The cavernous arterial blood gas report (Table 1) was normal, without acid- base imbalance leading to the confirmation of high flow priapism.
Due to suspicion of an arterio-cavernous fistula a 5 Fr catheter was inserted over a guide wire through the right common femoral artery. During the selective arteriography (Figure 2) of the left internal pudendal artery there was confirmation of an arterio-cavernous fistula in the posterior region of the cavernous bodies without achieving opacification of the ipsilateral cavernous artery. While trying to catheterize the vessel with the extravasation a dissection occurred which occluded the fistula. While performing the arteriography of the right pudendal artery there was evidence of an arteriocavernous fistula. A supraselective embolization of the fistula was performed with Gelfoam with consequent occlusion of the fistula and detumescence. In posterior controls, the patient confirms the presence of tumescence and axial rigidity during erection.
Discussion
High flow priapism is an infrequent entity. It presents as a semi rigid, not painful erection, not associated to sexual activity and usually secondary to perineal trauma with laceration of a cavernous artery that leads to the formation of a fistula to the lacunary spaces of the cavernous bodies [2]. Since the venous drainage remains intact, there is no ischemia, which results in normal arterial gases [3].
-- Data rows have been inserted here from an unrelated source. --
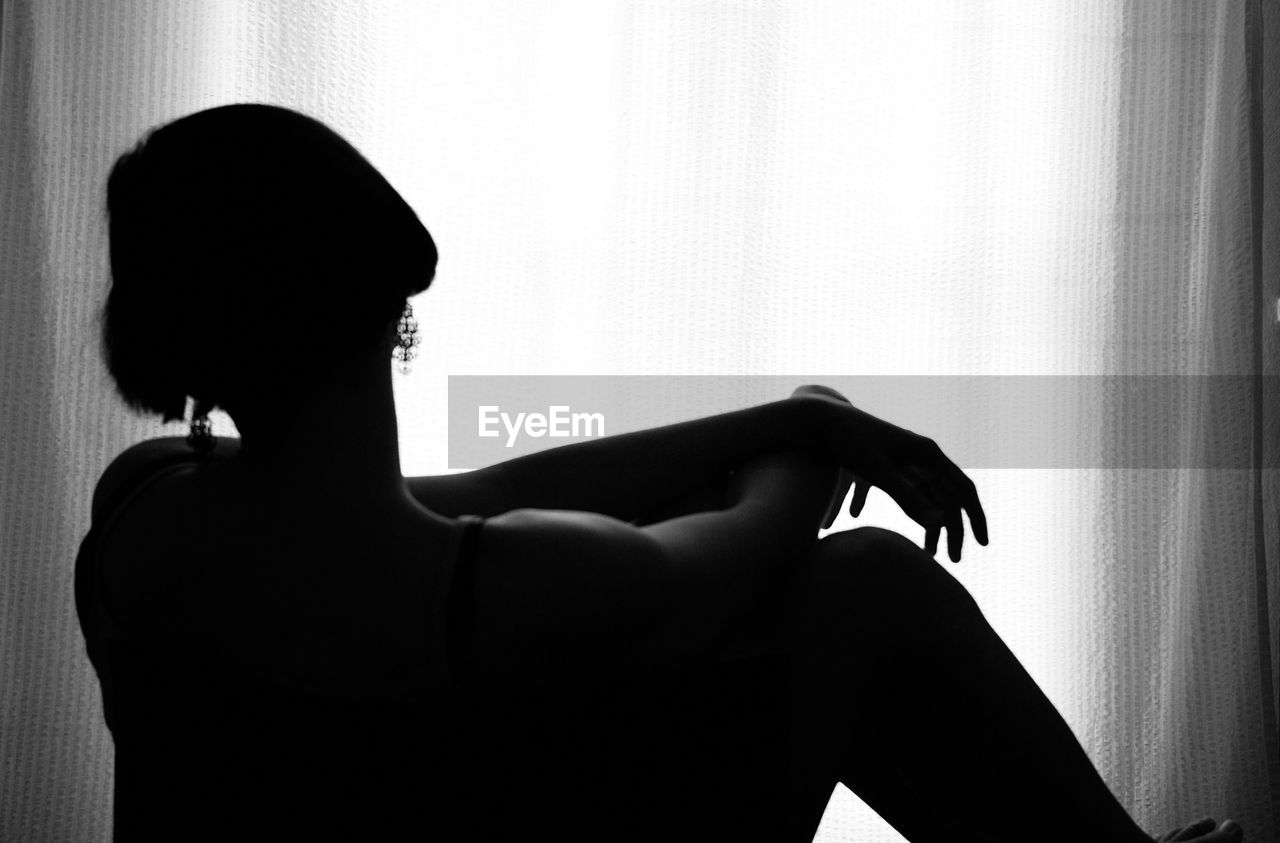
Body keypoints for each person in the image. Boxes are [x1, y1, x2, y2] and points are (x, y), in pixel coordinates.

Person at [77, 102, 1245, 842]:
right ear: (383, 314)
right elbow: (739, 550)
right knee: (869, 584)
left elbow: (472, 498)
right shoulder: (492, 590)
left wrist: (776, 417)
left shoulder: (143, 505)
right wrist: (813, 422)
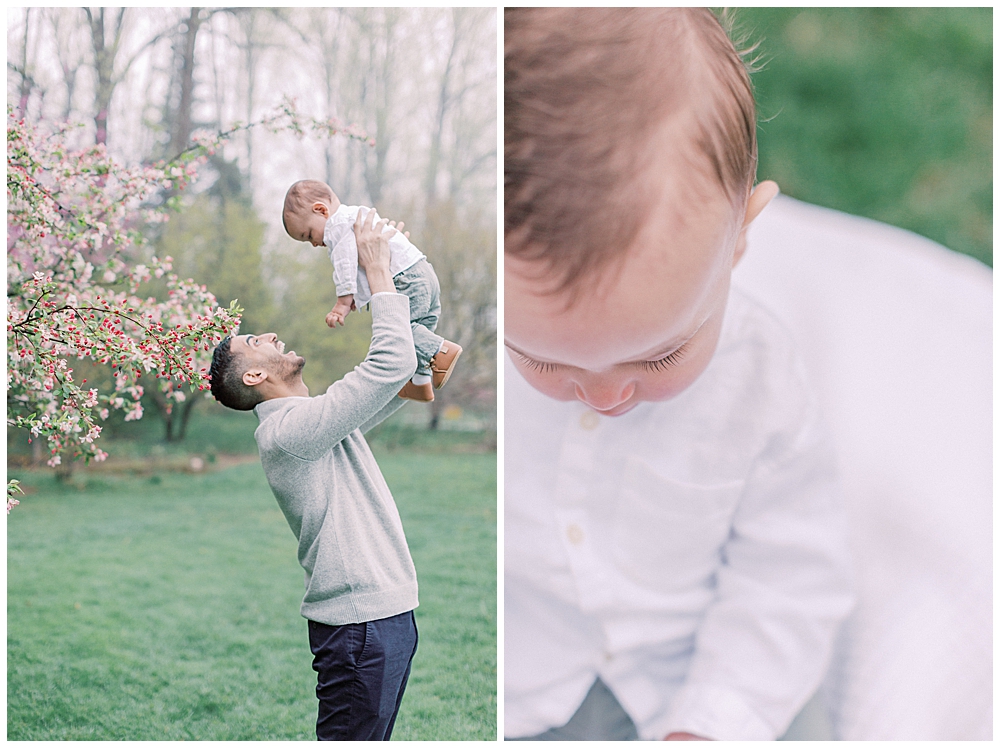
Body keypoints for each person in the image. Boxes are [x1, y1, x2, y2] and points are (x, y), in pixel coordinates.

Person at [504, 8, 854, 741]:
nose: (605, 395)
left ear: (742, 236)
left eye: (660, 354)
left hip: (708, 678)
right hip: (525, 688)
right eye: (543, 359)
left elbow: (789, 574)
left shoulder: (761, 384)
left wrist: (714, 720)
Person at [209, 211, 419, 740]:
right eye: (255, 339)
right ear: (254, 375)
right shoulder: (289, 433)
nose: (271, 333)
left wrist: (402, 273)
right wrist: (373, 272)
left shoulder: (311, 424)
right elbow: (390, 367)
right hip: (358, 628)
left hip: (381, 618)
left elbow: (399, 380)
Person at [282, 179, 461, 402]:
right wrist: (359, 295)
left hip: (403, 279)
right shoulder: (356, 216)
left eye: (308, 235)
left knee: (402, 332)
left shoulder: (336, 227)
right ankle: (419, 383)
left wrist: (343, 302)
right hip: (422, 272)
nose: (314, 244)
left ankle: (441, 350)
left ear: (321, 210)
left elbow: (345, 264)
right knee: (419, 331)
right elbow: (360, 265)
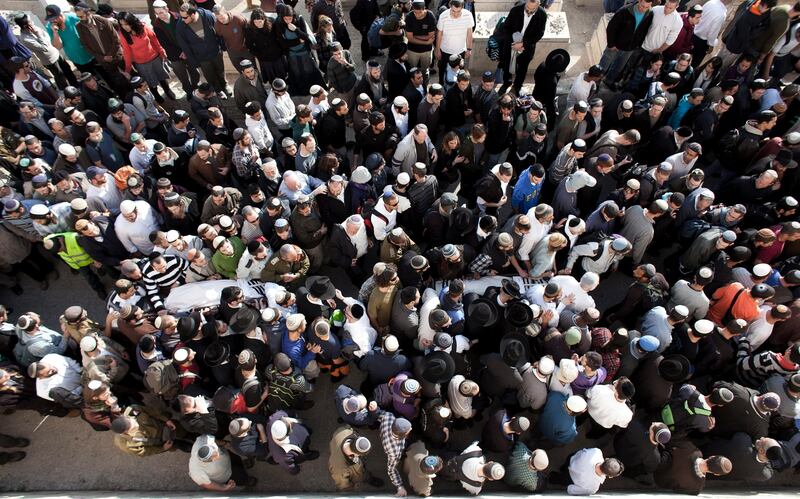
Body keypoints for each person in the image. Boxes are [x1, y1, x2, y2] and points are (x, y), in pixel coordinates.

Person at [176, 4, 229, 100]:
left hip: (215, 51)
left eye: (184, 17)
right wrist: (193, 62)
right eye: (181, 17)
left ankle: (225, 86)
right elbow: (185, 46)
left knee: (220, 70)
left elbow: (218, 31)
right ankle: (218, 90)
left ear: (192, 14)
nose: (182, 19)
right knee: (210, 75)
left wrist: (222, 46)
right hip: (201, 57)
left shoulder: (207, 15)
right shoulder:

Diagnosis is based on clinical history and arterial gases. A penile Doppler differentiates the type of priapism; evidencing a high velocity wave morphology in high flow priapism [4]. Arteriocavernous fistulas are evident as a hypo-echoic area surrounded by echogenic material [5]. Routinely, an angiography is not done since it is an invasive procedure. However, when there is no response to local measures and there is high suspicion of an arterio-cavernous fistula susceptible to be treated by embolization, it must be performed. In angiography it manifests as an extravasation of the contrast medium in the cavernous bodies [6].
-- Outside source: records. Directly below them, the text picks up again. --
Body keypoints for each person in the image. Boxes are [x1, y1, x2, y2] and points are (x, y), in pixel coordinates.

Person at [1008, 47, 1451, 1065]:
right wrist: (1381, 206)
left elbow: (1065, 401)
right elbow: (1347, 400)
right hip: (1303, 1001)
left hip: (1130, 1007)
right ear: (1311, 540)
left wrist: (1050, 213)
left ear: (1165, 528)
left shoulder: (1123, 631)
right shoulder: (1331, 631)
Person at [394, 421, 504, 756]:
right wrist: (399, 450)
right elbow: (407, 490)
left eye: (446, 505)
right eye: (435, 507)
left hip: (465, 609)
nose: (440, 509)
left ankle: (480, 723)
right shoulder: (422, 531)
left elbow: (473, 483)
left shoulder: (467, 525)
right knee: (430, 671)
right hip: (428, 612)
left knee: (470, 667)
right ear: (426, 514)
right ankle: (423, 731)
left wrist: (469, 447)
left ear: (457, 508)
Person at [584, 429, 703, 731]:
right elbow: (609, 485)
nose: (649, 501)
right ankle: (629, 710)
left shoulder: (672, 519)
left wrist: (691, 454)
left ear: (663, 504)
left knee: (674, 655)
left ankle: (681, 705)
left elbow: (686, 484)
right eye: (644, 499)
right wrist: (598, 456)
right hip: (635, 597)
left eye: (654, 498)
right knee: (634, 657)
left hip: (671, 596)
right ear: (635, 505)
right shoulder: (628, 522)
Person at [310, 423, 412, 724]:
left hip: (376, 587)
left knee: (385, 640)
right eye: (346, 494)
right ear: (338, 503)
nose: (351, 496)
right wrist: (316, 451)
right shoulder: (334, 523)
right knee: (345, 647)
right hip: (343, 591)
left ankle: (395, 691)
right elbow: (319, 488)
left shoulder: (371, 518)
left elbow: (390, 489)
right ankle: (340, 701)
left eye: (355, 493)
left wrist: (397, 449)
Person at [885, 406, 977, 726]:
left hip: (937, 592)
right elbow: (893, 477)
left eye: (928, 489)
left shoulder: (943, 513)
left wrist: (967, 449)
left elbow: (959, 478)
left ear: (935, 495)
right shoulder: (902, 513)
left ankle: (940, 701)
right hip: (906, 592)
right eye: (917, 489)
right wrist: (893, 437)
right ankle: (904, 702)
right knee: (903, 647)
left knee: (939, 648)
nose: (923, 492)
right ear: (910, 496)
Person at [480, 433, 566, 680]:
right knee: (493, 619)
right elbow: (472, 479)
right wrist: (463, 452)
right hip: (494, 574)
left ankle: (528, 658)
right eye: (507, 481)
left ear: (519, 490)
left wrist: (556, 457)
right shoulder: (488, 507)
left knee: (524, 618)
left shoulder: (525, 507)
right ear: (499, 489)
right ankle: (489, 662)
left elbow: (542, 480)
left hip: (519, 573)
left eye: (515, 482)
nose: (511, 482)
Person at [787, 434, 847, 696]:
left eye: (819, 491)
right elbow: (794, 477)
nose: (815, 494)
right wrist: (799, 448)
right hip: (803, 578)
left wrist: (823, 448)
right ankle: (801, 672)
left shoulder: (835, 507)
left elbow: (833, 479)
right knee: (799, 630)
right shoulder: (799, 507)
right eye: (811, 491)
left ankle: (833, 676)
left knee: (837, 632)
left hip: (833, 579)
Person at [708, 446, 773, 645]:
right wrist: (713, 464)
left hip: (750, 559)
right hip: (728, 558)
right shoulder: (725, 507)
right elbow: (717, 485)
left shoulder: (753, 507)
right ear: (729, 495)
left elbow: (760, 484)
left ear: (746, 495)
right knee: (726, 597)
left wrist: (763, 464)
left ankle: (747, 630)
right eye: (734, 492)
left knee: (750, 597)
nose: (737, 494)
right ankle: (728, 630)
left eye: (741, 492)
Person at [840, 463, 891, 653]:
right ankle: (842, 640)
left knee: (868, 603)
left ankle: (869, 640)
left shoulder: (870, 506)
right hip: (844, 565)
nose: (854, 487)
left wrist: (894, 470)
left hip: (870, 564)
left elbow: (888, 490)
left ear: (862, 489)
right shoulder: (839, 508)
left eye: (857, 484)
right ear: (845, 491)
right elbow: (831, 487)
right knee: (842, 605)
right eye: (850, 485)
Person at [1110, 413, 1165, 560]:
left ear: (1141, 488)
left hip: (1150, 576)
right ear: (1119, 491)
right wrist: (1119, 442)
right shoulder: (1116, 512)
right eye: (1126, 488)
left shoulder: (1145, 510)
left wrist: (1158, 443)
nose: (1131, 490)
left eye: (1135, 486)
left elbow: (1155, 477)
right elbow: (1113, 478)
Treatment of arterio-cavernous fistulas is conservative since there is no ischemia and 60% of the cases auto-resolve [5]. It includes local measures such as ice to induce vasospasm and local compression to facilitate formation of a clot to occlude the fistula [7]. When it fails, an alternative management is the embolization of the fistula. Materials most recommended for the embolization are those with a temporal effect such as: autologous clot or Gelfoam, with an effect that lasts 5 to 6 weeks. Permanent materials can also be used to prevent recurrence; however, with a greater risk of erectile dysfunction [1], which is the main complication of this procedure, especially when the embolization is performed in a bilateral fashion [8].
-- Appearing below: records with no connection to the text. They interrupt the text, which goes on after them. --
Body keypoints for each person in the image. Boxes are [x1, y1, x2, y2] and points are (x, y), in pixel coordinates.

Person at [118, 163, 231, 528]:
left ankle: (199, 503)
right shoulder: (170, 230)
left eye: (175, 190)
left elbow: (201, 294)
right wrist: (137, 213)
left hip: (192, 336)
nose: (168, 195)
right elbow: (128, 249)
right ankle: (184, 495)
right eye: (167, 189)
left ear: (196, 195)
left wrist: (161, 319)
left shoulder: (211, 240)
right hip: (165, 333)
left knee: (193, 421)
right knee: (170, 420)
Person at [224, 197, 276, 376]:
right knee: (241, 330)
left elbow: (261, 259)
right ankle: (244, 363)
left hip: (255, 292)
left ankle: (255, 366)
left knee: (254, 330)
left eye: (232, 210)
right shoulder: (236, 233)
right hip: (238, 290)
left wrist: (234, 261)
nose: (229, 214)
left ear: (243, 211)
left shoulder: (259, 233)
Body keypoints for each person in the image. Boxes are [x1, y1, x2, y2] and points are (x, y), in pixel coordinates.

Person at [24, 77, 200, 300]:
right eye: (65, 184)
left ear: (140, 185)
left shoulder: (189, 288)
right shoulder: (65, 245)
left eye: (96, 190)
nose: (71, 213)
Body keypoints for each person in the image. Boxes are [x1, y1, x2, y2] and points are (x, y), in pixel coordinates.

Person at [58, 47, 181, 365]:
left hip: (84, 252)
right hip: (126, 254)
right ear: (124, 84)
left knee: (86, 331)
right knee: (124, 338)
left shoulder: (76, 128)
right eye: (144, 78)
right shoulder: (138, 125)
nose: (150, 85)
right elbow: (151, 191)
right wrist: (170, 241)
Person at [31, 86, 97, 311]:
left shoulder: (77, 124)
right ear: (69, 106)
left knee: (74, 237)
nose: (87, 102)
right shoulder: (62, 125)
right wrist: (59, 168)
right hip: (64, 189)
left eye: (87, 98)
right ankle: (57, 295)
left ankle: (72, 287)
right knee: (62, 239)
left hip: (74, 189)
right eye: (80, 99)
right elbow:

Our patient shows no response to conservative treatment so an angiography is performed to confirm the diagnosis and treat the fistula with a supraselective embolization without complications during and after the procedure, which were confirmed in posterior controls, with the presence of tumescence and axial rigidity during erection.
Conclusion
High flow priapism is an infrequent entity often secondary to perineal trauma. It should be suspected with clinical history and arterial gases without acid- base disturbances. Initial management should be with local measures. If response to them is absent, a supraselective embolization has shown to be an effective and safe way of treatment.